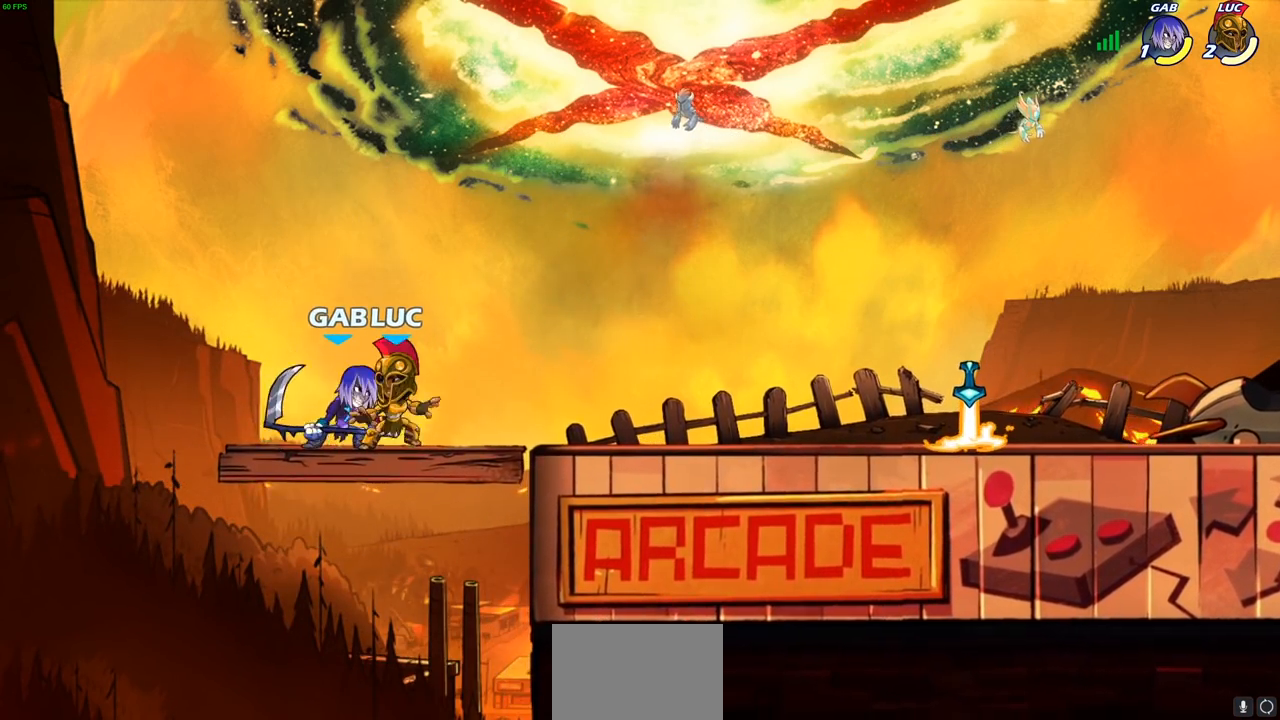
{"buttons": [], "left_stick": "center", "right_stick": "center", "events": [[17, "SQUARE", "down"], [117, "SQUARE", "up"], [167, "SQUARE", "down"], [283, "SQUARE", "up"], [350, "SQUARE", "down"], [450, "SQUARE", "up"]]}
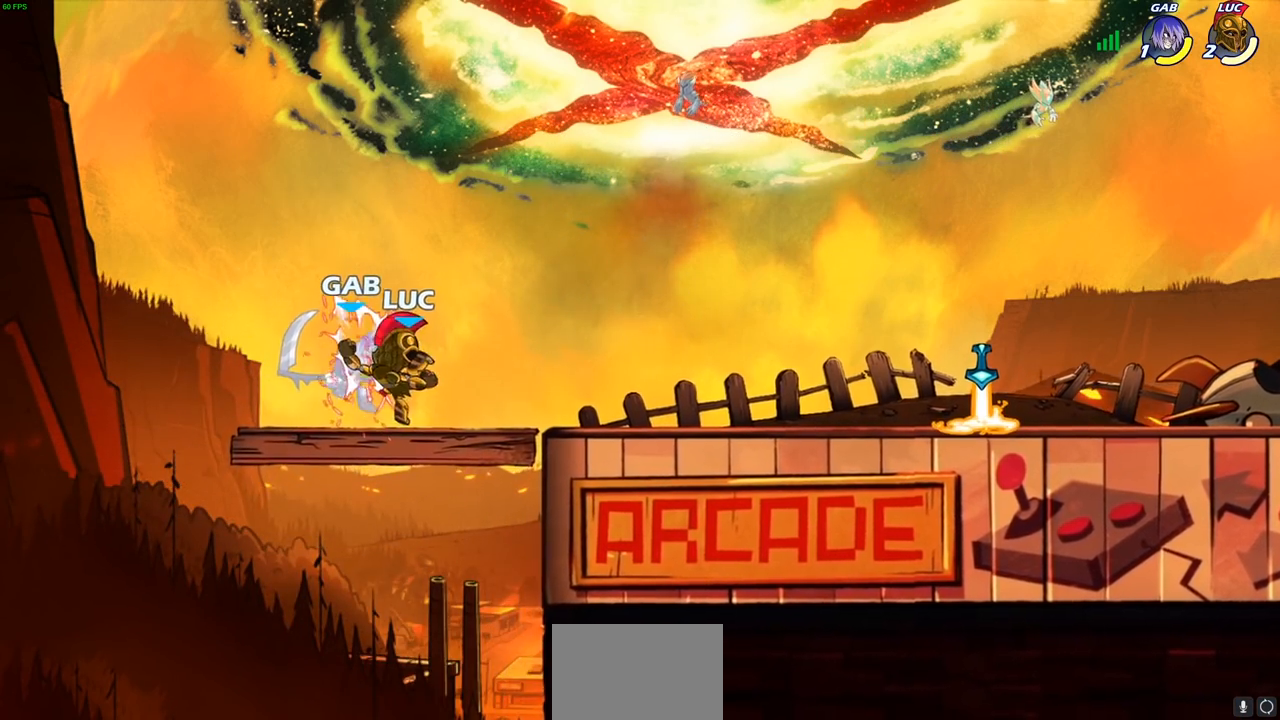
{"buttons": [], "left_stick": "left", "right_stick": "center", "events": [[17, "SQUARE", "down"], [117, "SQUARE", "up"], [183, "SQUARE", "down"], [317, "SQUARE", "up"], [433, "left_stick", "left"]]}
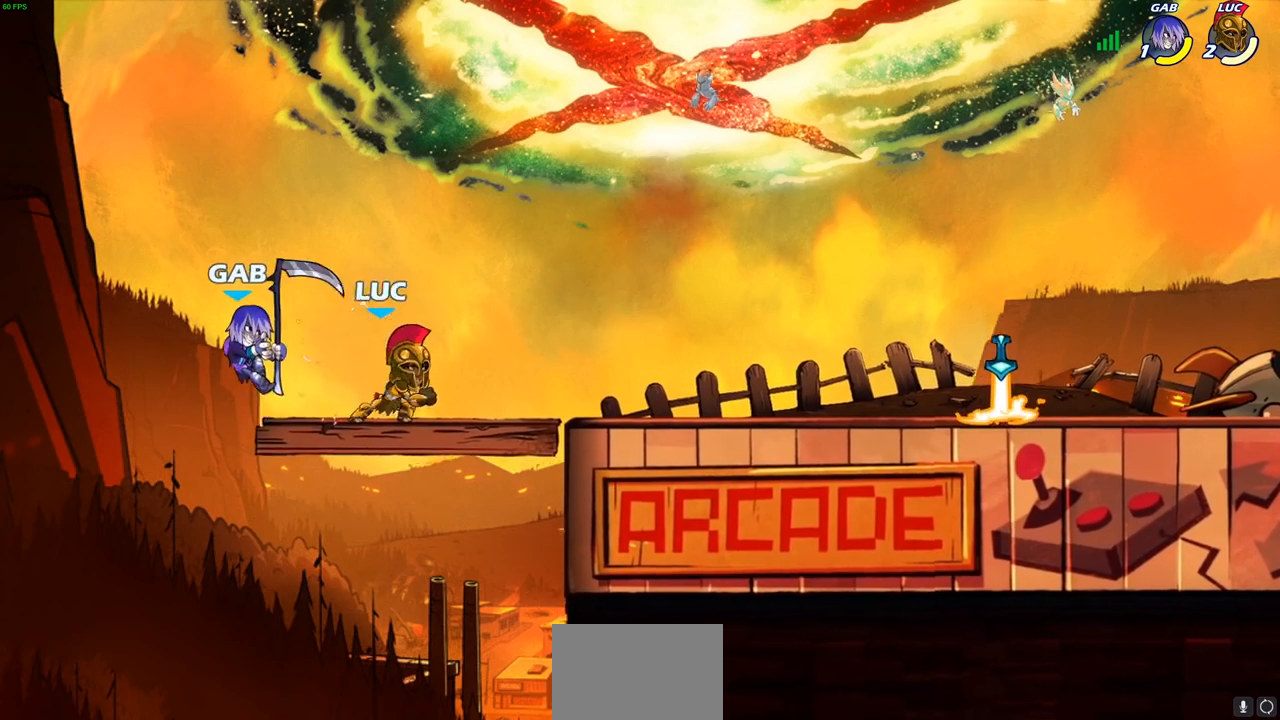
{"buttons": [], "left_stick": "center", "right_stick": "center", "events": [[50, "R2", "down"], [100, "SQUARE", "down"], [217, "R2", "up"], [217, "SQUARE", "up"], [433, "left_stick", "center"]]}
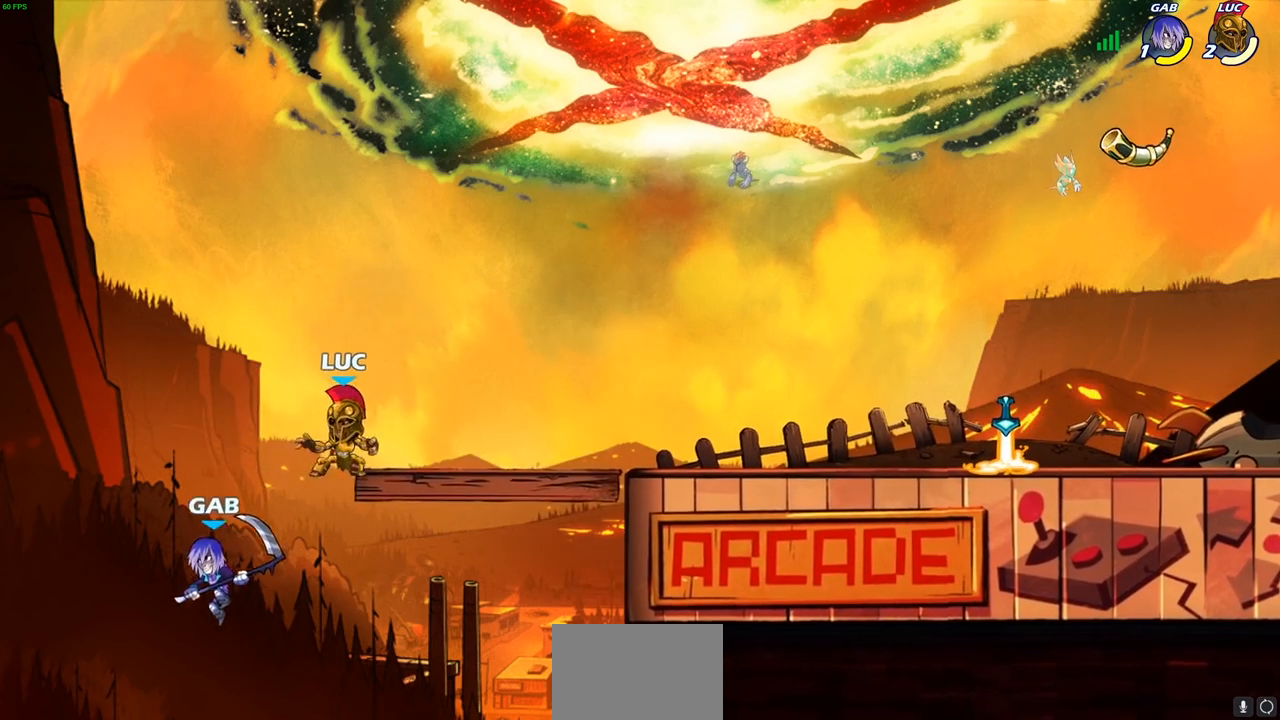
{"buttons": [], "left_stick": "right", "right_stick": "center", "events": [[33, "left_stick", "right"], [133, "CIRCLE", "down"], [167, "left_stick", "center"], [233, "CIRCLE", "up"], [400, "left_stick", "right"]]}
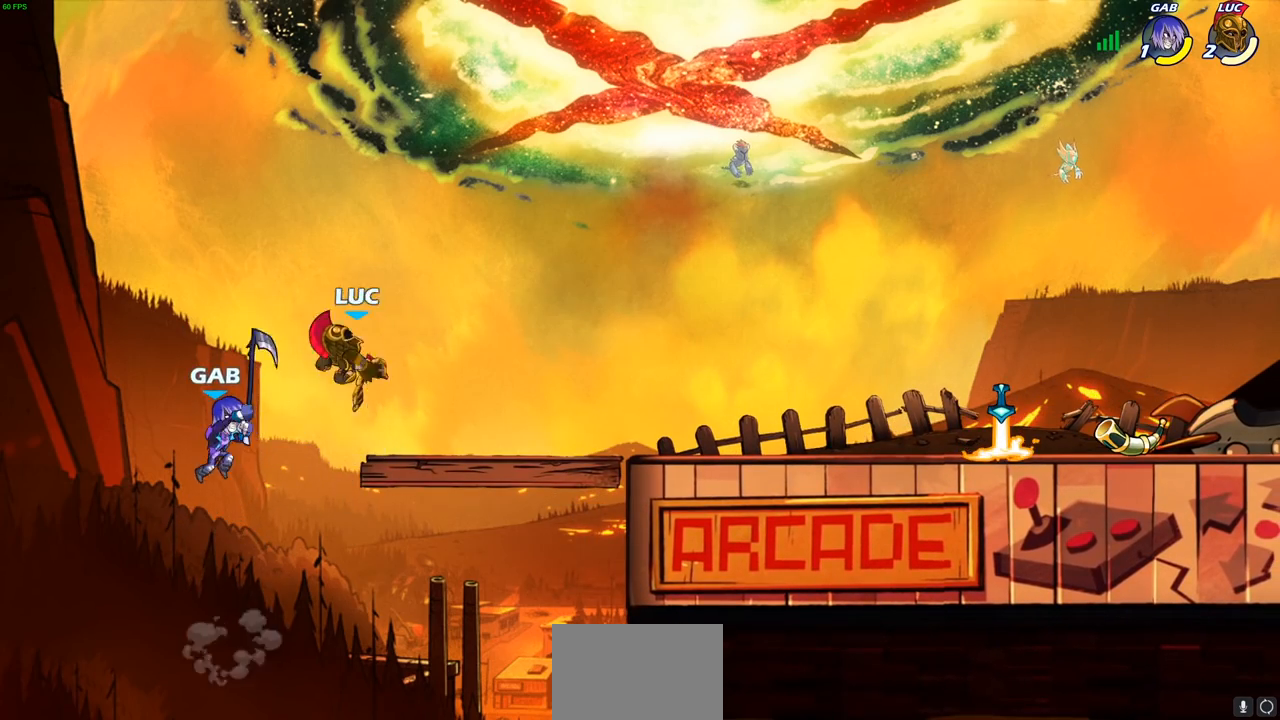
{"buttons": [], "left_stick": "right", "right_stick": "center", "events": [[250, "left_stick", "down-right"], [450, "left_stick", "right"]]}
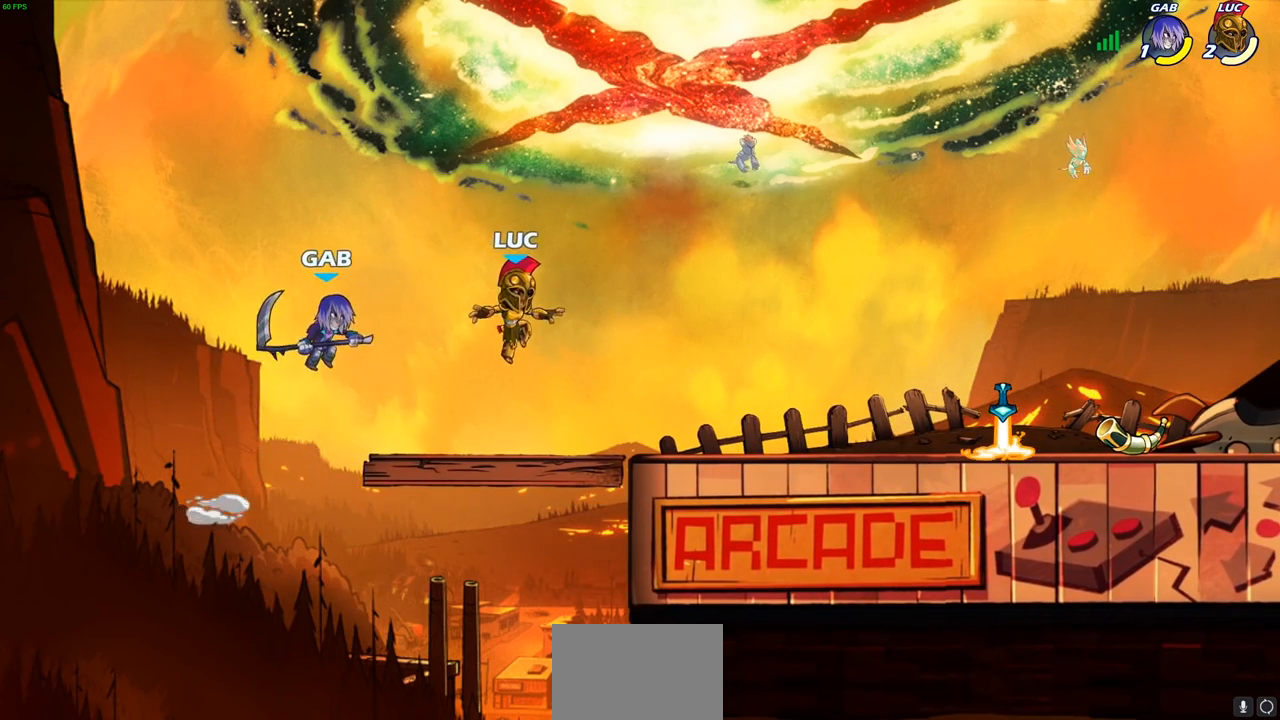
{"buttons": [], "left_stick": "right", "right_stick": "center", "events": [[183, "left_stick", "up-right"], [233, "R2", "down"], [250, "CROSS", "down"], [333, "CROSS", "up"], [350, "left_stick", "down-right"], [367, "R2", "up"], [500, "left_stick", "right"]]}
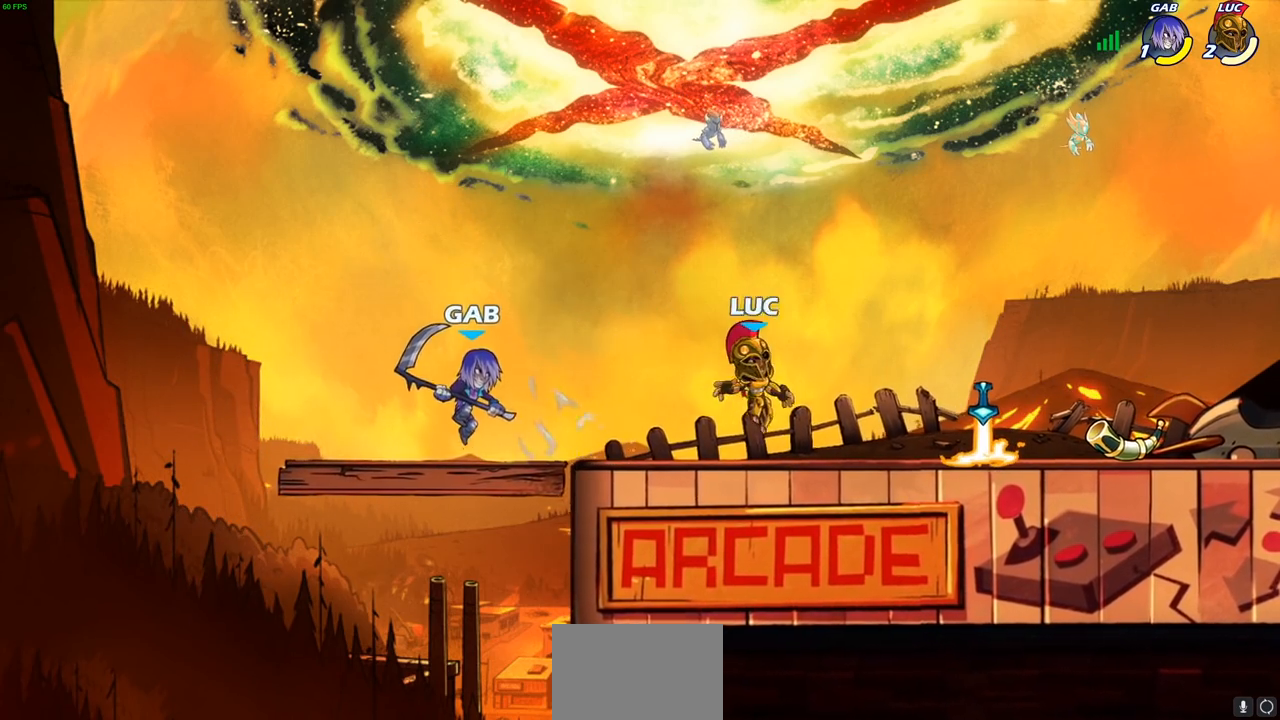
{"buttons": [], "left_stick": "left", "right_stick": "center", "events": [[283, "R1", "down"], [317, "CROSS", "down"], [350, "left_stick", "up"], [417, "CROSS", "up"], [417, "R1", "up"], [417, "left_stick", "left"]]}
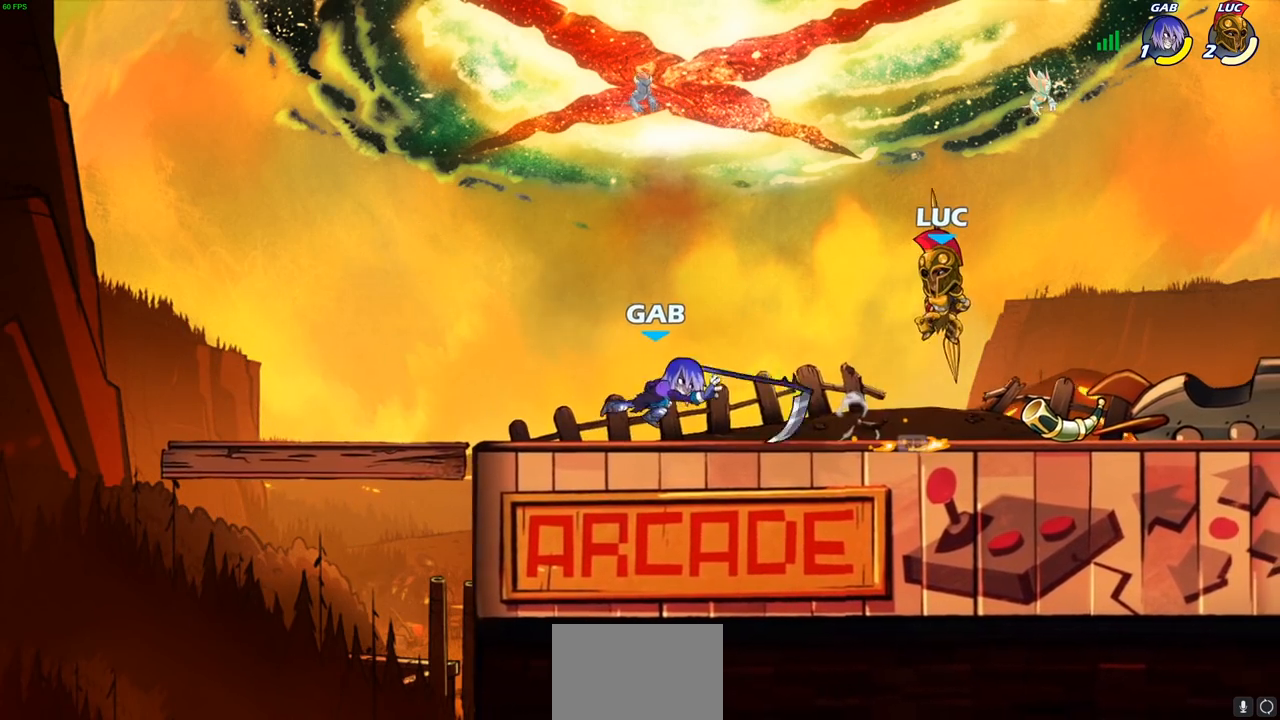
{"buttons": [], "left_stick": "left", "right_stick": "center", "events": [[217, "SQUARE", "down"], [317, "SQUARE", "up"]]}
####
What is required: Print the material above verbatim, no images.

Solution below:
{"buttons": [], "left_stick": "center", "right_stick": "center", "events": [[17, "SQUARE", "down"], [117, "SQUARE", "up"], [167, "SQUARE", "down"], [283, "SQUARE", "up"], [350, "SQUARE", "down"], [450, "SQUARE", "up"]]}
{"buttons": [], "left_stick": "left", "right_stick": "center", "events": [[17, "SQUARE", "down"], [117, "SQUARE", "up"], [183, "SQUARE", "down"], [317, "SQUARE", "up"], [433, "left_stick", "left"]]}
{"buttons": [], "left_stick": "center", "right_stick": "center", "events": [[50, "R2", "down"], [100, "SQUARE", "down"], [217, "R2", "up"], [217, "SQUARE", "up"], [433, "left_stick", "center"]]}
{"buttons": [], "left_stick": "right", "right_stick": "center", "events": [[33, "left_stick", "right"], [133, "CIRCLE", "down"], [167, "left_stick", "center"], [233, "CIRCLE", "up"], [400, "left_stick", "right"]]}
{"buttons": [], "left_stick": "right", "right_stick": "center", "events": [[250, "left_stick", "down-right"], [450, "left_stick", "right"]]}
{"buttons": [], "left_stick": "right", "right_stick": "center", "events": [[183, "left_stick", "up-right"], [233, "R2", "down"], [250, "CROSS", "down"], [333, "CROSS", "up"], [350, "left_stick", "down-right"], [367, "R2", "up"], [500, "left_stick", "right"]]}
{"buttons": [], "left_stick": "left", "right_stick": "center", "events": [[283, "R1", "down"], [317, "CROSS", "down"], [350, "left_stick", "up"], [417, "CROSS", "up"], [417, "R1", "up"], [417, "left_stick", "left"]]}
{"buttons": [], "left_stick": "left", "right_stick": "center", "events": [[217, "SQUARE", "down"], [317, "SQUARE", "up"]]}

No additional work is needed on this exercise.